9 Replies Latest reply on Nov 28, 2017 2:30 PM by Derek Konofalski

    Combining/summing rows based on different columns

    Derek Konofalski

      I have 2 datasets that I'm trying to chart out on a dual-axis chart.  Here's some sample data and then an explanation of what I'm trying to do:

       

      - The first dataset is a list of costs per category for each year.  Every year does not have the same categories but that doesn't matter as I'm only interested in the total cost per year.
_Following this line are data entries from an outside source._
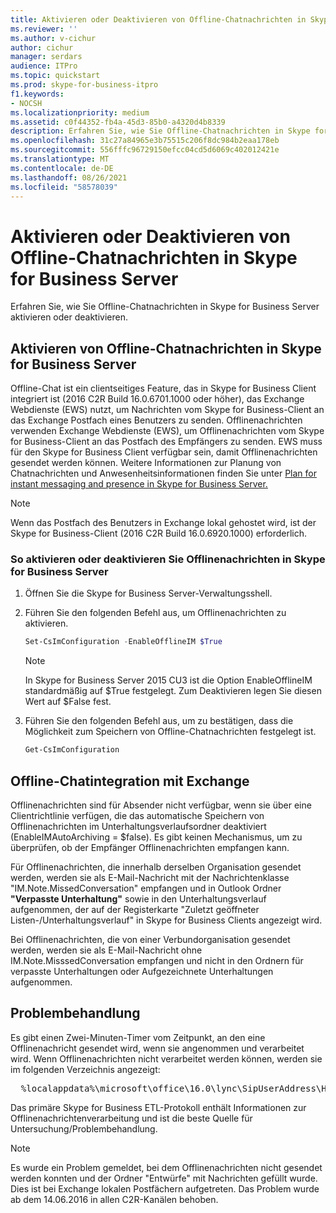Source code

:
 ```yaml
---
title: Aktivieren oder Deaktivieren von Offline-Chatnachrichten in Skype for Business Server
ms.reviewer: ''
ms.author: v-cichur
author: cichur
manager: serdars
audience: ITPro
ms.topic: quickstart
ms.prod: skype-for-business-itpro
f1.keywords:
- NOCSH
ms.localizationpriority: medium
ms.assetid: c0f44352-fb4a-45d3-85b0-a4320d4b8339
description: Erfahren Sie, wie Sie Offline-Chatnachrichten in Skype for Business Server aktivieren oder deaktivieren.
ms.openlocfilehash: 31c27a84965e3b75515c206f8dc984b2eaa178eb
ms.sourcegitcommit: 556fffc96729150efcc04cd5d6069c402012421e
ms.translationtype: MT
ms.contentlocale: de-DE
ms.lasthandoff: 08/26/2021
ms.locfileid: "58578039"
---
```

# <a name="enable-or-disable-offline-instant-messaging-im-in-skype-for-business-server"></a>Aktivieren oder Deaktivieren von Offline-Chatnachrichten in Skype for Business Server
 
Erfahren Sie, wie Sie Offline-Chatnachrichten in Skype for Business Server aktivieren oder deaktivieren.
  
## <a name="enable-offline-instant-messaging-im-in-skype-for-business-server"></a>Aktivieren von Offline-Chatnachrichten in Skype for Business Server

Offline-Chat ist ein clientseitiges Feature, das in Skype for Business Client integriert ist (2016 C2R Build 16.0.6701.1000 oder höher), das Exchange Webdienste (EWS) nutzt, um Nachrichten vom Skype for Business-Client an das Exchange Postfach eines Benutzers zu senden. Offlinenachrichten verwenden Exchange Webdienste (EWS), um Offlinenachrichten vom Skype for Business-Client an das Postfach des Empfängers zu senden. EWS muss für den Skype for Business Client verfügbar sein, damit Offlinenachrichten gesendet werden können. Weitere Informationen zur Planung von Chatnachrichten und Anwesenheitsinformationen finden Sie unter [Plan for instant messaging and presence in Skype for Business Server.](../../plan-your-deployment/instant-messaging-and-presence.md)
  
> [!NOTE]
> Wenn das Postfach des Benutzers in Exchange lokal gehostet wird, ist der Skype for Business-Client (2016 C2R Build 16.0.6920.1000) erforderlich. 
  
### <a name="to-enable-or-disable-offline-im-in-skype-for-business-server"></a>So aktivieren oder deaktivieren Sie Offlinenachrichten in Skype for Business Server

1. Öffnen Sie die Skype for Business Server-Verwaltungsshell.
    
2. Führen Sie den folgenden Befehl aus, um Offlinenachrichten zu aktivieren.
    
   ```powershell
   Set-CsImConfiguration -EnableOfflineIM $True
   ```

    > [!NOTE]
    > In Skype for Business Server 2015 CU3 ist die Option EnableOfflineIM standardmäßig auf $True festgelegt. Zum Deaktivieren legen Sie diesen Wert auf $False fest. 
  
3. Führen Sie den folgenden Befehl aus, um zu bestätigen, dass die Möglichkeit zum Speichern von Offline-Chatnachrichten festgelegt ist.
    
   ```powershell
   Get-CsImConfiguration
   ```

## <a name="offline-im-integration-with-exchange"></a>Offline-Chatintegration mit Exchange

Offlinenachrichten sind für Absender nicht verfügbar, wenn sie über eine Clientrichtlinie verfügen, die das automatische Speichern von Offlinenachrichten im Unterhaltungsverlaufsordner deaktiviert (EnableIMAutoArchiving = $false). Es gibt keinen Mechanismus, um zu überprüfen, ob der Empfänger Offlinenachrichten empfangen kann.
  
Für Offlinenachrichten, die innerhalb derselben Organisation gesendet werden, werden sie als E-Mail-Nachricht mit der Nachrichtenklasse "IM.Note.MissedConversation" empfangen und in Outlook Ordner **"Verpasste Unterhaltung"** sowie in den Unterhaltungsverlauf aufgenommen, der auf der Registerkarte "Zuletzt geöffneter Listen-/Unterhaltungsverlauf" in Skype for Business Clients angezeigt wird.
  
Bei Offlinenachrichten, die von einer Verbundorganisation gesendet werden, werden sie als E-Mail-Nachricht ohne IM.Note.MisssedConversation empfangen und nicht in den Ordnern für verpasste Unterhaltungen oder Aufgezeichnete Unterhaltungen aufgenommen. 
  
## <a name="troubleshooting"></a>Problembehandlung

Es gibt einen Zwei-Minuten-Timer vom Zeitpunkt, an den eine Offlinenachricht gesendet wird, wenn sie angenommen und verarbeitet wird. Wenn Offlinenachrichten nicht verarbeitet werden können, werden sie im folgenden Verzeichnis angezeigt: 
  
  <pre>  %localappdata%\microsoft\office\16.0\lync\SipUserAddress\History Spooler   </pre>

Das primäre Skype for Business ETL-Protokoll enthält Informationen zur Offlinenachrichtenverarbeitung und ist die beste Quelle für Untersuchung/Problembehandlung. 
  
> [!NOTE]
> Es wurde ein Problem gemeldet, bei dem Offlinenachrichten nicht gesendet werden konnten und der Ordner "Entwürfe" mit Nachrichten gefüllt wurde. Dies ist bei Exchange lokalen Postfächern aufgetreten. Das Problem wurde ab dem 14.06.2016 in allen C2R-Kanälen behoben.  
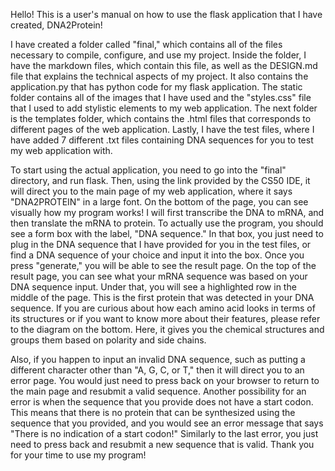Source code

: Hello! This is a user's manual on how to use the flask application that I have created, DNA2Protein!

I have created a folder called "final," which contains all of the files necessary to compile, configure, and use my project. Inside the folder, I have the markdown files, which contain this file, as well as the DESIGN.md file that explains the technical aspects of my project. It also contains the application.py that has python code for my flask application. The static folder contains all of the images that I have used and the "styles.css" file that I used to add stylistic elements to my web application. The next folder is the templates folder, which contains the .html files that corresponds to different pages of the web application. Lastly, I have the test files, where I have added 7 different .txt files containing DNA sequences for you to test my web application with.

To start using the actual application, you need to go into the "final" directory, and run flask. Then, using the link provided by the CS50 IDE, it will direct you to the main page of my web application, where it says "DNA2PROTEIN" in a large font. On the bottom of the page, you can see visually how my program works! I will first transcribe the DNA to mRNA, and then translate the mRNA to protein. To actually use the program, you should see a form box with the label, "DNA sequence." In that box, you just need to plug in the DNA sequence that I have provided for you in the test files, or find a DNA sequence of your choice and input it into the box. Once you press "generate," you will be able to see the result page. On the top of the result page, you can see what your mRNA sequence was based on your DNA sequence input. Under that, you will see a highlighted row in the middle of the page. This is the first protein that was detected in your DNA sequence. If you are curious about how each amino acid looks in terms of its structures or if you want to know more about their features, please refer to the diagram on the bottom. Here, it gives you the chemical structures and groups them based on polarity and side chains.

Also, if you happen to input an invalid DNA sequence, such as putting a different character other than "A, G, C, or T," then it will direct you to an error page. You would just need to press back on your browser to return to the main page and resubmit a valid sequence. Another possibility for an error is when the sequence that you provide does not have a start codon. This means that there is no protein that can be synthesized using the sequence that you provided, and you would see an error message that says "There is no indication of a start codon!" Similarly to the last error, you just need to press back and resubmit a new sequence that is valid. Thank you for your time to use my program!
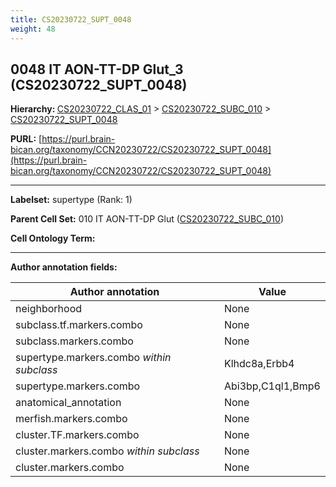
 ```yaml
---
title: CS20230722_SUPT_0048
weight: 48
---
```

## 0048 IT AON-TT-DP Glut_3 (CS20230722_SUPT_0048)
<b>Hierarchy: </b>
[CS20230722_CLAS_01](../CS20230722_CLAS_01) >
[CS20230722_SUBC_010](../CS20230722_SUBC_010) >
[CS20230722_SUPT_0048](../CS20230722_SUPT_0048)

**PURL:** [https://purl.brain-bican.org/taxonomy/CCN20230722/CS20230722_SUPT_0048](https://purl.brain-bican.org/taxonomy/CCN20230722/CS20230722_SUPT_0048)

---


**Labelset:** supertype (Rank: 1)

**Parent Cell Set:** 010 IT AON-TT-DP Glut ([CS20230722_SUBC_010](../CS20230722_SUBC_010))



**Cell Ontology Term:** 

[MARKER GENES.]: #


---

[TRANSFERRED ANNOTATIONS.]: #


[AUTHOR ANNOTATION FIELDS.]: #


**Author annotation fields:**

| Author annotation | Value |
|-------------------|-------|
|neighborhood|None|
|subclass.tf.markers.combo|None|
|subclass.markers.combo|None|
|supertype.markers.combo _within subclass_|Klhdc8a,Erbb4|
|supertype.markers.combo|Abi3bp,C1ql1,Bmp6|
|anatomical_annotation|None|
|merfish.markers.combo|None|
|cluster.TF.markers.combo|None|
|cluster.markers.combo _within subclass_|None|
|cluster.markers.combo|None|

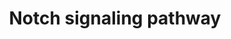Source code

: ---
annotations:
- id: PW:0000204
  parent: signaling pathway
  type: Pathway Ontology
  value: Notch signaling pathway
authors:
- MaintBot
- Thomas
- Ddigles
- Eweitz
- AlexanderPico
description: 'The Notch signaling pathway is an evolutionarily conserved, intercellular
  signaling mechanism essential for proper embryonic development in all metazoan organisms
  in the Animal kingdom. The Notch proteins (Notch1-Notch4 in vertebrates) are single-pass
  receptors that are activated by the Delta (or Delta-like) and Jagged/Serrate families
  of membrane-bound ligands. They are transported to the plasma membrane as cleaved,
  but otherwise intact polypeptides. Interaction with ligand leads to two additional
  proteolytic cleavages that liberate the Notch intracellular domain (NICD) from the
  plasma membrane. The NICD translocates to the nucleus, where it forms a complex
  with the DNA binding protein CSL, displacing a histone deacetylase (HDAc)-co-repressor
  (CoR) complex from CSL. Components of an activation complex, such as MAML1 and histone
  acetyltransferases (HATs), are recruited to the NICD-CSL complex, leading to the
  transcriptional activation of Notch target genes.  Source: [http://www.genome.jp/kegg-bin/show_pathway?org_name=map&mapno=04330&show_description=show
  KEGG]  Adapted from KEGG: http://www.genome.jp/kegg-bin/show_pathway?org_name=ecb&mapno=04330'
last-edited: 2022-05-18
organisms:
- Anopheles gambiae
redirect_from:
- /index.php/Pathway:WP1232
- /instance/WP1232
- /instance/WP1232_rr122785
revision: r122785
schema-jsonld:
- '@context': https://schema.org/
  '@id': https://wikipathways.github.io/pathways/WP1232.html
  '@type': Dataset
  creator:
    '@type': Organization
    name: WikiPathways
  description: 'The Notch signaling pathway is an evolutionarily conserved, intercellular
    signaling mechanism essential for proper embryonic development in all metazoan
    organisms in the Animal kingdom. The Notch proteins (Notch1-Notch4 in vertebrates)
    are single-pass receptors that are activated by the Delta (or Delta-like) and
    Jagged/Serrate families of membrane-bound ligands. They are transported to the
    plasma membrane as cleaved, but otherwise intact polypeptides. Interaction with
    ligand leads to two additional proteolytic cleavages that liberate the Notch intracellular
    domain (NICD) from the plasma membrane. The NICD translocates to the nucleus,
    where it forms a complex with the DNA binding protein CSL, displacing a histone
    deacetylase (HDAc)-co-repressor (CoR) complex from CSL. Components of an activation
    complex, such as MAML1 and histone acetyltransferases (HATs), are recruited to
    the NICD-CSL complex, leading to the transcriptional activation of Notch target
    genes.  Source: [http://www.genome.jp/kegg-bin/show_pathway?org_name=map&mapno=04330&show_description=show
    KEGG]  Adapted from KEGG: http://www.genome.jp/kegg-bin/show_pathway?org_name=ecb&mapno=04330'
  keywords:
  - ADAM17
  - APH1A
  - APH1B
  - AgaP_AGAP001283
  - AgaP_AGAP008935
  - CREBBP
  - CTBP1
  - CTBP2
  - DLL1
  - DLL4
  - DTX1
  - DTX2
  - DTX3
  - DTX3L
  - DTX4
  - DVL1
  - DVL2
  - DVL3
  - GCN5L2
  - HDAC1
  - HDAC2
  - JAG1
  - JAG2
  - LFNG
  - MFNG
  - NCSTN
  - NOTCH1
  - NOTCH2
  - NOTCH3
  - NOTCH4
  - NUMB
  - NUMBL
  - PCAF
  - PSEN1
  - PSEN2
  - RFNG
  - SKIP
  license: CC0
  name: Notch signaling pathway
seo: CreativeWork
title: Notch signaling pathway
wpid: WP1232
---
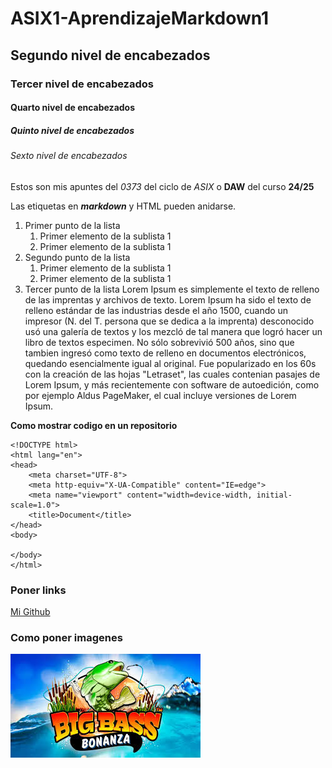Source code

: # ASIX1-AprendizajeMarkdown1
## Segundo nivel de encabezados
### Tercer nivel de encabezados
#### Quarto nivel de encabezados
##### Quinto nivel de encabezados
###### Sexto nivel de encabezados

Estos son mis apuntes del *0373* del ciclo de _ASIX_ o **DAW** del curso __24/25__

Las etiquetas en **_markdown_** y HTML pueden anidarse.

1. Primer punto de la lista
    1. Primer elemento de la sublista 1
    2. Primer elemento de la sublista 1
2. Segundo punto de la lista
    1. Primer elemento de la sublista 1
    2. Primer elemento de la sublista 1
3. Tercer punto de la lista
Lorem Ipsum es simplemente el texto de relleno de las imprentas y archivos de texto. Lorem Ipsum ha sido el texto de relleno estándar de las industrias desde el año 1500, cuando un impresor (N. del T. persona que se dedica a la imprenta) desconocido usó una galería de textos y los mezcló de tal manera que logró hacer un libro de textos especimen. No sólo sobrevivió 500 años, sino que tambien ingresó como texto de relleno en documentos electrónicos, quedando esencialmente igual al original. Fue popularizado en los 60s con la creación de las hojas "Letraset", las cuales contenian pasajes de Lorem Ipsum, y más recientemente con software de autoedición, como por ejemplo Aldus PageMaker, el cual incluye versiones de Lorem Ipsum.

**Como mostrar codigo en un repositorio**
```
<!DOCTYPE html>
<html lang="en">
<head>
    <meta charset="UTF-8">
    <meta http-equiv="X-UA-Compatible" content="IE=edge">
    <meta name="viewport" content="width=device-width, initial-scale=1.0">
    <title>Document</title>
</head>
<body>
    
</body>
</html>
```

### Poner links

[Mi Github](https://github.com/kuromazin/ASIX1-AprendizajeMarkdown1 "Titulo Random " )

### Como poner imagenes

![Big Bass Bonanza](https://github.com/kuromazin/ASIX1-AprendizajeMarkdown1/blob/main/cool.jpg)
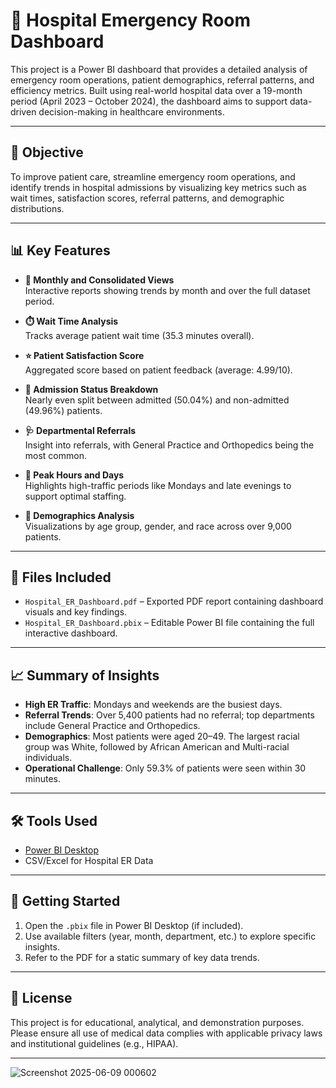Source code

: # 🏥 Hospital Emergency Room Dashboard

This project is a Power BI dashboard that provides a detailed analysis of emergency room operations, patient demographics, referral patterns, and efficiency metrics. Built using real-world hospital data over a 19-month period (April 2023 – October 2024), the dashboard aims to support data-driven decision-making in healthcare environments.

---

## 📌 Objective

To improve patient care, streamline emergency room operations, and identify trends in hospital admissions by visualizing key metrics such as wait times, satisfaction scores, referral patterns, and demographic distributions.

---

## 📊 Key Features

- **📅 Monthly and Consolidated Views**  
  Interactive reports showing trends by month and over the full dataset period.

- **⏱️ Wait Time Analysis**  
  Tracks average patient wait time (35.3 minutes overall).

- **⭐ Patient Satisfaction Score**  
  Aggregated score based on patient feedback (average: 4.99/10).

- **🏥 Admission Status Breakdown**  
  Nearly even split between admitted (50.04%) and non-admitted (49.96%) patients.

- **🩺 Departmental Referrals**  
  Insight into referrals, with General Practice and Orthopedics being the most common.

- **📅 Peak Hours and Days**  
  Highlights high-traffic periods like Mondays and late evenings to support optimal staffing.

- **👥 Demographics Analysis**  
  Visualizations by age group, gender, and race across over 9,000 patients.

---

## 📂 Files Included

- `Hospital_ER_Dashboard.pdf` – Exported PDF report containing dashboard visuals and key findings.
- `Hospital_ER_Dashboard.pbix` – Editable Power BI file containing the full interactive dashboard.

---

## 📈 Summary of Insights

- **High ER Traffic**: Mondays and weekends are the busiest days.
- **Referral Trends**: Over 5,400 patients had no referral; top departments include General Practice and Orthopedics.
- **Demographics**: Most patients were aged 20–49. The largest racial group was White, followed by African American and Multi-racial individuals.
- **Operational Challenge**: Only 59.3% of patients were seen within 30 minutes.

---

## 🛠️ Tools Used

- [Power BI Desktop](https://powerbi.microsoft.com/)
- CSV/Excel for Hospital ER Data

---

## 🚀 Getting Started

1. Open the `.pbix` file in Power BI Desktop (if included).
2. Use available filters (year, month, department, etc.) to explore specific insights.
3. Refer to the PDF for a static summary of key data trends.

---


## 📄 License

This project is for educational, analytical, and demonstration purposes. Please ensure all use of medical data complies with applicable privacy laws and institutional guidelines (e.g., HIPAA).

---
![Screenshot 2025-06-09 000602](https://github.com/user-attachments/assets/f02baf42-e8e7-4ec5-9397-5771e329bc0f)  
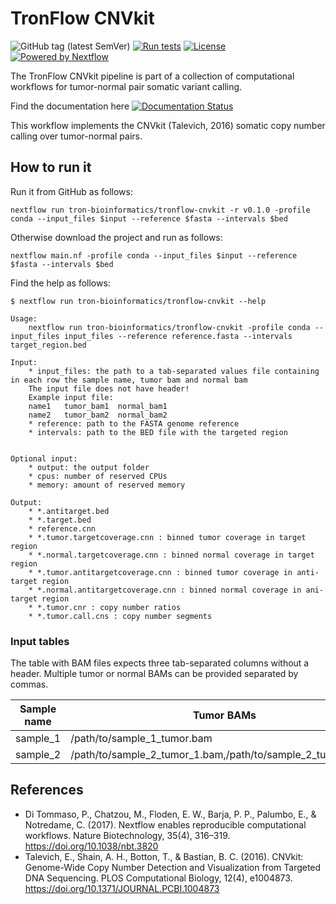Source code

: # TronFlow CNVkit

![GitHub tag (latest SemVer)](https://img.shields.io/github/v/release/tron-bioinformatics/tronflow-cnvkit?sort=semver)
[![Run tests](https://github.com/TRON-Bioinformatics/tronflow-cnvkit/actions/workflows/automated_tests.yml/badge.svg?branch=master)](https://github.com/TRON-Bioinformatics/tronflow-cnvkit/actions/workflows/automated_tests.yml)
[![License](https://img.shields.io/badge/license-MIT-green)](https://opensource.org/licenses/MIT)
[![Powered by Nextflow](https://img.shields.io/badge/powered%20by-Nextflow-orange.svg?style=flat&colorA=E1523D&colorB=007D8A)](https://www.nextflow.io/)

The TronFlow CNVkit pipeline is part of a collection of computational workflows for tumor-normal pair somatic variant calling.

Find the documentation here [![Documentation Status](https://readthedocs.org/projects/tronflow-docs/badge/?version=latest)](https://tronflow-docs.readthedocs.io/en/latest/?badge=latest)


This workflow implements the CNVkit (Talevich, 2016) somatic copy number calling over tumor-normal pairs.


## How to run it

Run it from GitHub as follows:
```
nextflow run tron-bioinformatics/tronflow-cnvkit -r v0.1.0 -profile conda --input_files $input --reference $fasta --intervals $bed
```

Otherwise download the project and run as follows:
```
nextflow main.nf -profile conda --input_files $input --reference $fasta --intervals $bed
```

Find the help as follows:
```
$ nextflow run tron-bioinformatics/tronflow-cnvkit --help

Usage:
    nextflow run tron-bioinformatics/tronflow-cnvkit -profile conda --input_files input_files --reference reference.fasta --intervals target_region.bed

Input:
    * input_files: the path to a tab-separated values file containing in each row the sample name, tumor bam and normal bam
    The input file does not have header!
    Example input file:
    name1	tumor_bam1	normal_bam1
    name2	tumor_bam2	normal_bam2
    * reference: path to the FASTA genome reference
    * intervals: path to the BED file with the targeted region
    
    
Optional input:
    * output: the output folder
    * cpus: number of reserved CPUs
    * memory: amount of reserved memory

Output:
    * *.antitarget.bed
    * *.target.bed
    * reference.cnn
    * *.tumor.targetcoverage.cnn : binned tumor coverage in target region
    * *.normal.targetcoverage.cnn : binned normal coverage in target region
    * *.tumor.antitargetcoverage.cnn : binned tumor coverage in anti-target region
    * *.normal.antitargetcoverage.cnn : binned normal coverage in ani-target region
    * *.tumor.cnr : copy number ratios
    * *.tumor.call.cns : copy number segments
```


### Input tables

The table with BAM files expects three tab-separated columns without a header.
Multiple tumor or normal BAMs can be provided separated by commas.

| Sample name          | Tumor BAMs                      | Normal BAMs                  |
|----------------------|---------------------------------|------------------------------|
| sample_1             | /path/to/sample_1_tumor.bam      |    /path/to/sample_1_normal.bam   |
| sample_2             | /path/to/sample_2_tumor_1.bam,/path/to/sample_2_tumor_2.bam      |    /path/to/sample_2_normal.bam,/path/to/sample_2_normal_2.bam   |


## References

- Di Tommaso, P., Chatzou, M., Floden, E. W., Barja, P. P., Palumbo, E., & Notredame, C. (2017). Nextflow enables reproducible computational workflows. Nature Biotechnology, 35(4), 316–319. https://doi.org/10.1038/nbt.3820
- Talevich, E., Shain, A. H., Botton, T., & Bastian, B. C. (2016). CNVkit: Genome-Wide Copy Number Detection and Visualization from Targeted DNA Sequencing. PLOS Computational Biology, 12(4), e1004873. https://doi.org/10.1371/JOURNAL.PCBI.1004873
      Year     Category     ID     Cost

      2000     Software     01     50.45

      2000     Hardware     02     100.14

      2000     Support      03     47.77

      2001     Software     04     55.00

      2001     Ancillary    05     32.54

       

      - The second dataset is a list of counts by auditors of how many pieces of hardware we maintain. Every year has an audit done by AAA but only some years have an audit done by ARC (if there was a discrepancy and the numbers had to be re-counted or re-checked). There are 1 or 2 years where there's a third source.

       

      Year     Source     ID     Count

      2000     AAA        01     2054

      2000     ARC        02     2059

      2001     AAA        03     2109

      2001     ARC        04     2221

       

      I would like to plot out this dual axis chart that shows how our counts compare to our costs for each year.  On the Source dataset, I want to average out the counts and plot those and, on the Category dataset, I want to combine all the costs for each year. Ideally, I would have a chart with the x-axis showing all the years and then 2 different lines (in different colors) showing each point (the average for counts and sum of the cost) for each year.  When I connect my datasets, it's defaulting to an inner join which seems fine but it's causing me to get duplicated data and I think the reason is because the joined data is duplicating all the categories for each year. Instead of getting just a sum of all the costs per year, I'm getting a sum of all the costs multiplied by the number of sources in the Source dataset.

       

      Admittedly, I don't have much experience with Tableau and would normally do this in R. Does anyone have ideas on how to accomplish this? I can't publish the full workbook (and I'm not even sure that it's set up correctly) but I am more than willing to answer any questions needed.